Strange. There was the Library of Alexandria, the Imperial Library in Constantinople, the Vatican Library, and at least one library in each mediaeval university before the invention of the printing press. And I think there were at least two public (but not lending) libraries in Rome in the Augustinian age. Thousands of books, all hand-written, stored in one place: it wasn't exactly common, but it happened many times.
 

Galeros said:
Okay, so most fantasy worlds have the archetypal big library filled with lots of books that adventurers often end up perusing. My question is, in your game, are they allwed to "check" them out

For what it is worth, the first lending library in Europe was the Lyceum in Liverpool, UK, which started operations in 1757. The very first lending library of which I am aware was organised by Benjamin Franklin in 1731.

Make of that what you may, but before you place a lending library in a fantasy setting recall that before the invention of the printing press any book represented the results of several months of effort by a trained craftsman: the scribe. Not to mention that before paper replaced vellum and parchment, the leaves of the book itself represented a small fortune in highly-processed hides. No-one is going to lend valuable and delicate items of property to strangers without holding security such as nail clippings, locks of hair, blood samples…
 

Hmm... Well, no printing presses in widespread use in my campaign world, although I have technologists, so I suppose there's no reason there couldn't be. Instead the public sections of the Library allow "checking out books" (in a manner of speaking) by means of the purchase of a temporary (magically created) copy of the book in question.
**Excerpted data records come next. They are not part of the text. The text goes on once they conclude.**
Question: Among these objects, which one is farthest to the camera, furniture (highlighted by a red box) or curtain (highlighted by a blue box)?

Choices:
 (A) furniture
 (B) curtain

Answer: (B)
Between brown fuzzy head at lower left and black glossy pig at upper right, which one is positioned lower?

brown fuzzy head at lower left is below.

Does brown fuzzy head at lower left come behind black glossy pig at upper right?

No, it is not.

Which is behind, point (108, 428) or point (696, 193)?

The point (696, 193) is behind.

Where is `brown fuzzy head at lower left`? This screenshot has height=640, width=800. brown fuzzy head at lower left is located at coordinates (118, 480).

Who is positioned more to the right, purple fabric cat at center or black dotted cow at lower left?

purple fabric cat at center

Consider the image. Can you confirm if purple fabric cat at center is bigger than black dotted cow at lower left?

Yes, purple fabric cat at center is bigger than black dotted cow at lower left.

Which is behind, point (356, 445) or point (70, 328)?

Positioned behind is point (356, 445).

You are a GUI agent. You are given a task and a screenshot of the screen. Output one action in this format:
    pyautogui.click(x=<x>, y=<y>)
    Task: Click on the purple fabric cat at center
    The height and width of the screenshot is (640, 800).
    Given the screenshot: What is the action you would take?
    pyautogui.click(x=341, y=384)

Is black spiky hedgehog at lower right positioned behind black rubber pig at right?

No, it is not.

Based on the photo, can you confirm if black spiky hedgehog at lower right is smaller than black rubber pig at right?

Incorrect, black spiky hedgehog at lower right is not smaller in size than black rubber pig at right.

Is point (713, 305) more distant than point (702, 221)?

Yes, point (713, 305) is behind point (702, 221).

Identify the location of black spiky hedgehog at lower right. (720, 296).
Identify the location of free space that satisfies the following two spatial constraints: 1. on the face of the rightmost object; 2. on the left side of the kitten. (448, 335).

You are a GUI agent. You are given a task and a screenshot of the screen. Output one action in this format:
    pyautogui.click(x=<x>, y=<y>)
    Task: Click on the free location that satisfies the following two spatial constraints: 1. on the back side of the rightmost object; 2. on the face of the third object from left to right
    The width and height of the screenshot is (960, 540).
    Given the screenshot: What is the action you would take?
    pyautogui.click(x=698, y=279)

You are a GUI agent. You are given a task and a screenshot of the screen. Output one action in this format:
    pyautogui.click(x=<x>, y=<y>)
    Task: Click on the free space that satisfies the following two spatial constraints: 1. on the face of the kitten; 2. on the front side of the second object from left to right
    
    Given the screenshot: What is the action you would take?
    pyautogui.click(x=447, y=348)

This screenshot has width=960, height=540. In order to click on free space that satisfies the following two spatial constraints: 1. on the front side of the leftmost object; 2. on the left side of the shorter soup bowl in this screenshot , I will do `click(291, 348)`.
Of course, this library also has book fairies on loan from the Seelie court (it's that kind of city), so I can see why this would not be a solution in most games.

The Library also has a retrieval division to discourage theft, so I really use both options Galeros mentions.
 

BTW IMC one thing I do to make Wizards' spellbooks make more sense is to say that the 30gp is just for the covers, each page is individually sewn in and the page & ink cost 100gp. Wizards pay 100gp/page for all spells scribed into the book, including the 2 gained on level-up. Wizards are the only non-spontaneous casters IMC so it works well. If they're short of funds they can always sell that other Wiz's spellbook!